Stage II

Stage II

The second stage of the Delta II is powered by an Aerojet AJ10-118K engine, which burns a combination of Aerozine 50 (a 50/50 mix of hydrazine and unsymmetric dimethyl-hydrazine) and nitrogen tetroxide (N2O4) oxidizer. These fuels burn automatically when mixed, without a need for any lighters or igniters.

Stage II is restartable, and fires twice. The first burn occurs during the final portion of the boost phase and is used to insert the second and third stage spacecraft stack into a low Earth orbit. The second stage is programmed to shut itself off once the rocket and spacecraft are in orbit around Earth.

The rocket and spacecraft orbit Earth until it arrives at just the right spot that lines up on the correct path to depart for Mars. Once the spacecraft is at the right angle, the second stage engine re-fires. This short re-firing of the second stage engine provides the final alignment and velocity for the third stage and MER spacecraft.

Keeping the Spacecraft in the Right Position

To keep the spacecraft in the right position, the second stage engine, like the first stage engine, slides back and forth on large, straight gimbals through hydraulic pressure (by a fluid under pressure). Gimbals are devices that keep objects suspended in a horizontal plane regardless of motion by the use of two rings mounted on axes at right angles to each other. Gimbals work in conjunction with gyroscopes that spin like tops. The gyroscopes note their own spin. If they they are getting out of balance, they signal the gimbals to move. Just as you would move your hand to balance a tall broom handle on the middle of your palm, the engine slides back and forth on the gimbals to provide two different kinds of control during flight: pitch (up and down) and yaw (right and left).

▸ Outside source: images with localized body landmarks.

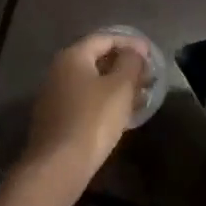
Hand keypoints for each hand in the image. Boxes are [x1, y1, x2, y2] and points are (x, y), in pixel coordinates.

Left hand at [12, 32, 150, 205]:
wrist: (58, 166)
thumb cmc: (93, 119)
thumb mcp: (120, 87)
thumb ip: (131, 62)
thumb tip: (135, 50)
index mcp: (72, 56)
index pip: (105, 38)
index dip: (130, 43)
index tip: (151, 54)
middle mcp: (59, 70)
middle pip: (97, 60)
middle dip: (125, 66)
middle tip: (148, 76)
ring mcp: (54, 96)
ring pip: (92, 83)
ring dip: (117, 86)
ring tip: (141, 96)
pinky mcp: (56, 119)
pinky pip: (85, 101)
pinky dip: (105, 102)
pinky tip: (122, 115)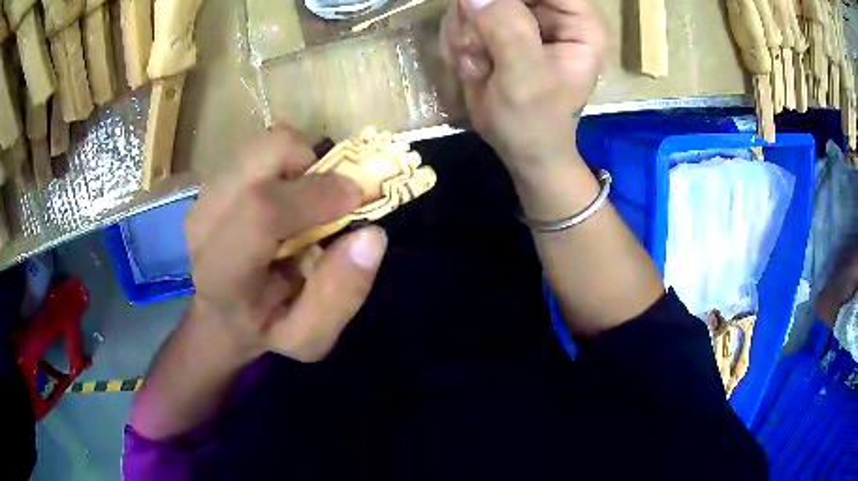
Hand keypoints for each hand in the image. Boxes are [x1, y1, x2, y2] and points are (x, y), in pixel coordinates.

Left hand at [185, 127, 387, 362]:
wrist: (221, 312)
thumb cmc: (265, 328)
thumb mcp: (309, 337)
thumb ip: (340, 296)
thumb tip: (372, 235)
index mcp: (223, 270)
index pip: (261, 211)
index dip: (315, 195)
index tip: (356, 199)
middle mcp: (205, 220)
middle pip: (266, 153)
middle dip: (312, 166)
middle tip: (327, 203)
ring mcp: (206, 193)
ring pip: (268, 143)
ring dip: (300, 165)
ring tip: (303, 204)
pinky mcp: (215, 177)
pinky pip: (263, 148)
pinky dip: (288, 164)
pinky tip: (285, 199)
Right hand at [440, 0, 605, 174]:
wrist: (520, 149)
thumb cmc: (535, 121)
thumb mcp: (526, 78)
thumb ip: (508, 30)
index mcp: (577, 22)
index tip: (483, 11)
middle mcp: (551, 13)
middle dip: (479, 17)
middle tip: (477, 49)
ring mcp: (521, 18)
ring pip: (477, 0)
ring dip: (465, 31)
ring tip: (477, 65)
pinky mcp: (497, 28)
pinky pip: (464, 16)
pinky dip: (458, 40)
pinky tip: (471, 66)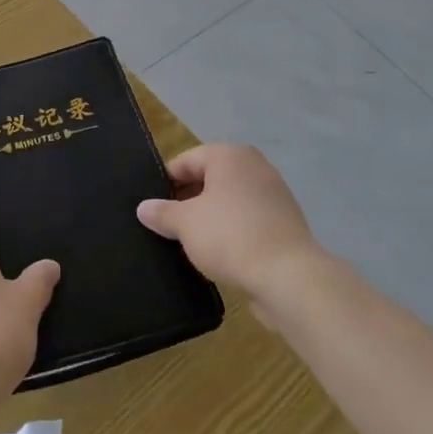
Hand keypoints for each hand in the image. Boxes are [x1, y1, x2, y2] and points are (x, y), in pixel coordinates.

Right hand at [137, 144, 324, 307]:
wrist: (289, 277)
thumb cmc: (230, 236)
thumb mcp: (185, 224)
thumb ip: (162, 212)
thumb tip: (143, 207)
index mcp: (230, 156)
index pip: (187, 160)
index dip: (165, 181)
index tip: (152, 206)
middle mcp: (254, 167)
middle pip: (209, 178)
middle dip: (187, 200)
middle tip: (167, 225)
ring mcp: (274, 194)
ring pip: (229, 200)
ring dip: (209, 217)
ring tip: (189, 241)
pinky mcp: (284, 223)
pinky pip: (247, 220)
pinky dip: (231, 231)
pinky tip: (218, 253)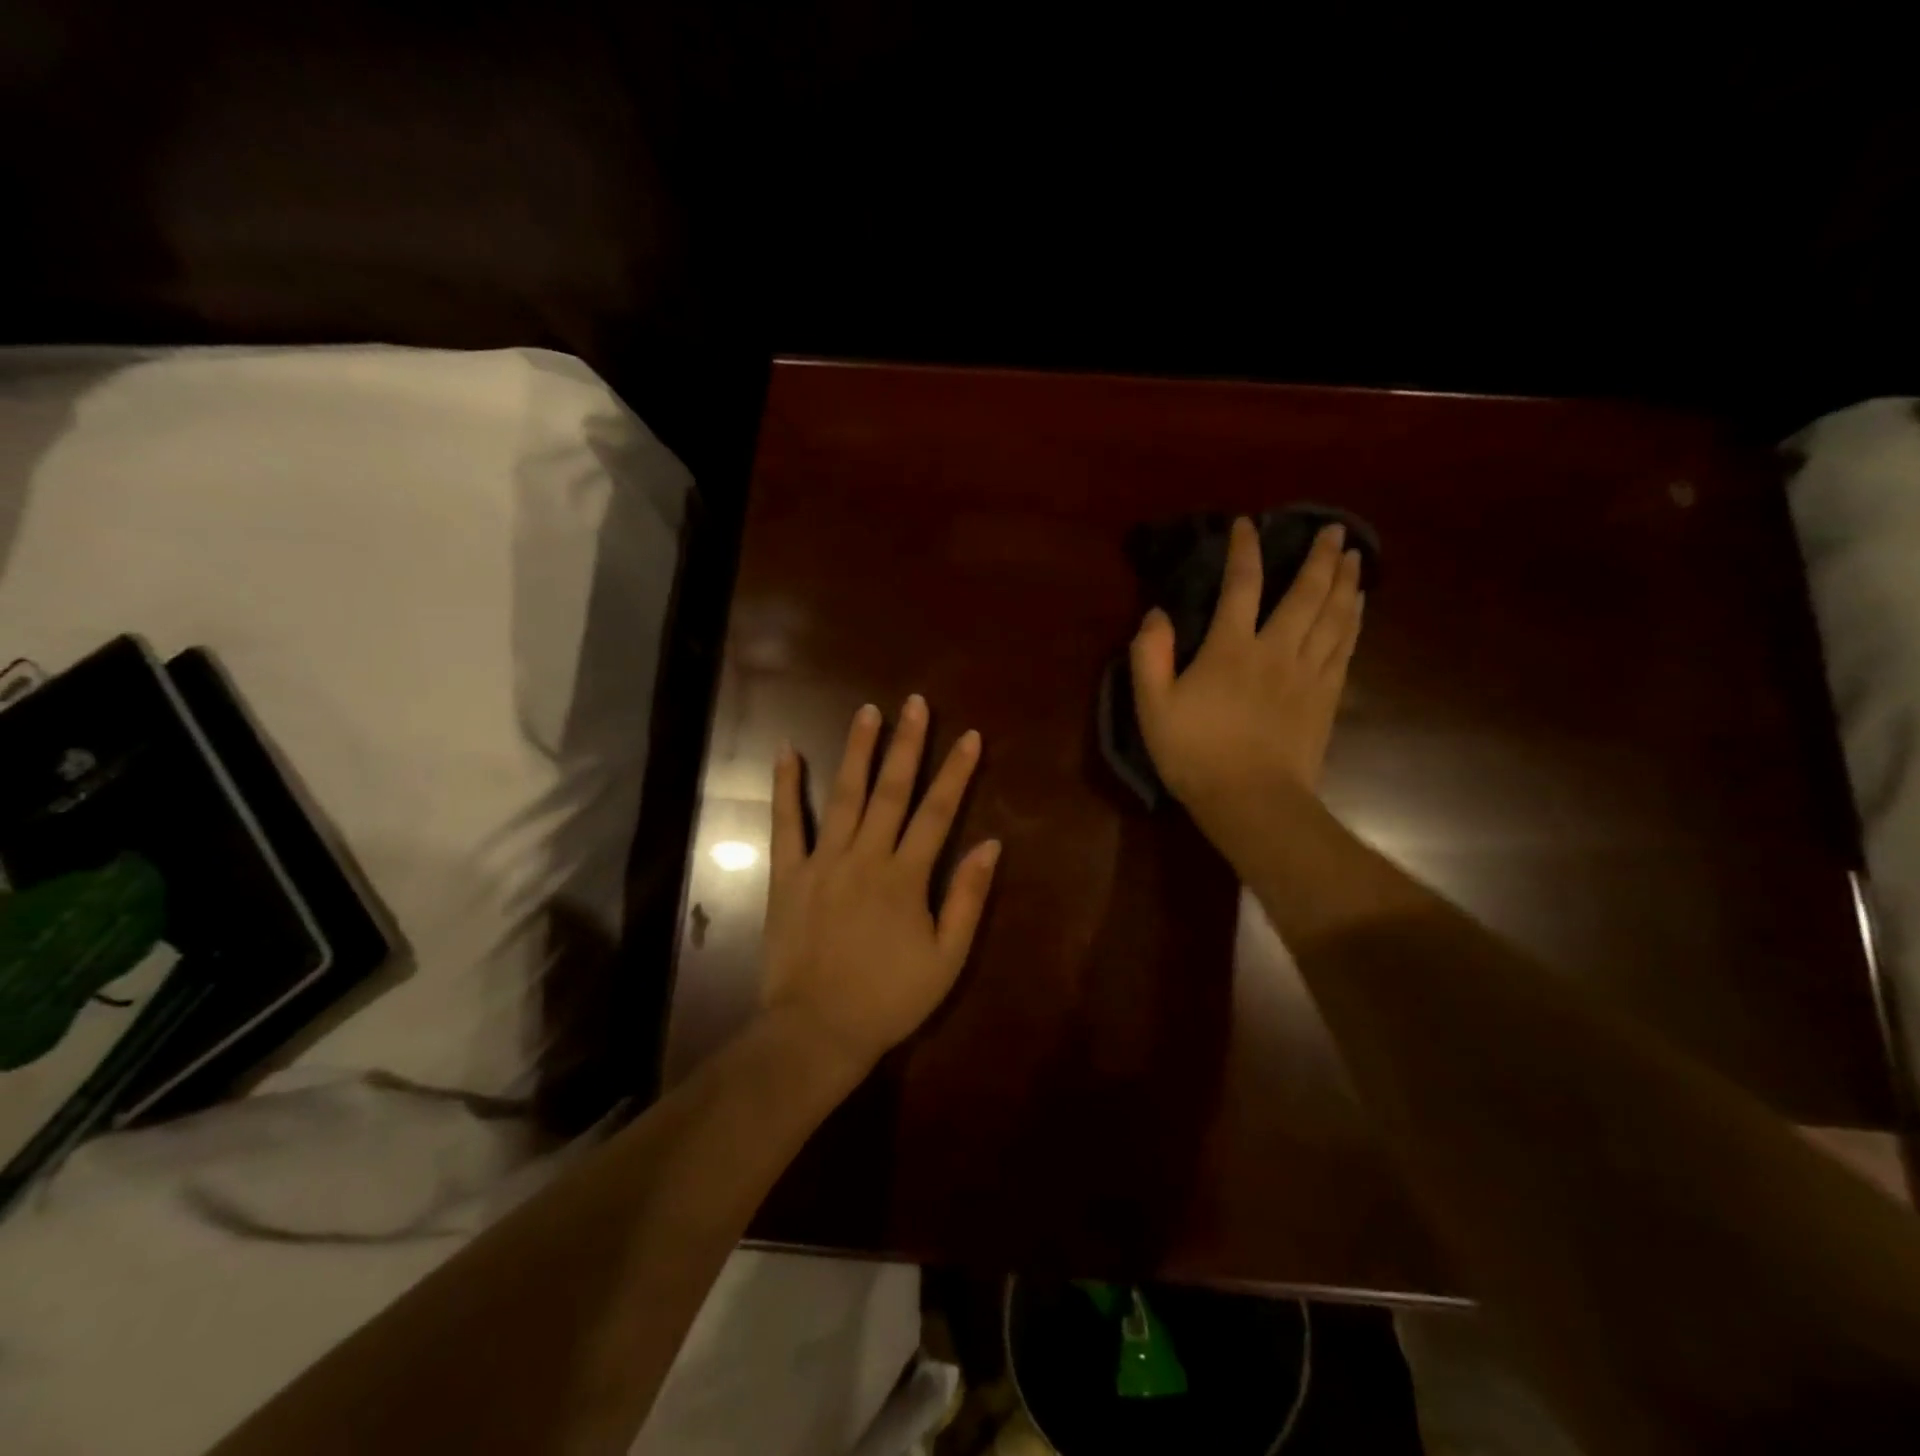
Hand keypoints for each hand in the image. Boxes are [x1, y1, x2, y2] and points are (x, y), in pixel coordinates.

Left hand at [761, 697, 1001, 1077]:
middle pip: (892, 791)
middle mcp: (865, 856)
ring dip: (857, 751)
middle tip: (915, 704)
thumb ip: (967, 899)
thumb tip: (991, 844)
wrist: (817, 1031)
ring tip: (867, 712)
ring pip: (843, 795)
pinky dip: (786, 786)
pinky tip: (788, 751)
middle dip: (907, 744)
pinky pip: (786, 823)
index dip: (957, 772)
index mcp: (906, 877)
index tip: (971, 736)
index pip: (938, 812)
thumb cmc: (889, 998)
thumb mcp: (946, 958)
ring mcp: (823, 862)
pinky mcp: (789, 875)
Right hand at [1130, 517, 1363, 853]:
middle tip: (1333, 530)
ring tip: (1354, 557)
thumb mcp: (1152, 706)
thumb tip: (1157, 613)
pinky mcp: (1327, 696)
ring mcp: (1308, 672)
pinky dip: (1353, 619)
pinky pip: (1345, 646)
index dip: (1244, 551)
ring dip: (1344, 582)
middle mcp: (1276, 649)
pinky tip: (1357, 606)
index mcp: (1231, 648)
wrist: (1251, 799)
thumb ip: (1149, 655)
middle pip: (1305, 593)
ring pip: (1334, 615)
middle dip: (1319, 557)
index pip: (1241, 586)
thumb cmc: (1195, 753)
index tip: (1247, 525)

To control any spinning of the second stage, a cold nitrogen gas system provides roll control during powered flight. When the second stage engine also shuts down for a while, this gas jet system can direct the second stage stack in all directions: up, down, right, left, roll clockwise, or roll counterclockwise. This ability allows what is known as "three-axis attitude control."

The inertial flight control assembly (RIFCA) avionics system uses data from ring laser gyros and accelerometers to perform the onboard navigation, guidance, and sequencing functions. This system is essentially the brains of the rocket. It senses accelerations and judges them against pre-programmed values. If the data is different from what was expected, it issues commands to get the rocket back on the correct path. Two of these control assemblies are on the rocket just in case one malfunctions. This backup system helps enhance mission assurance during a critical phase of the mission.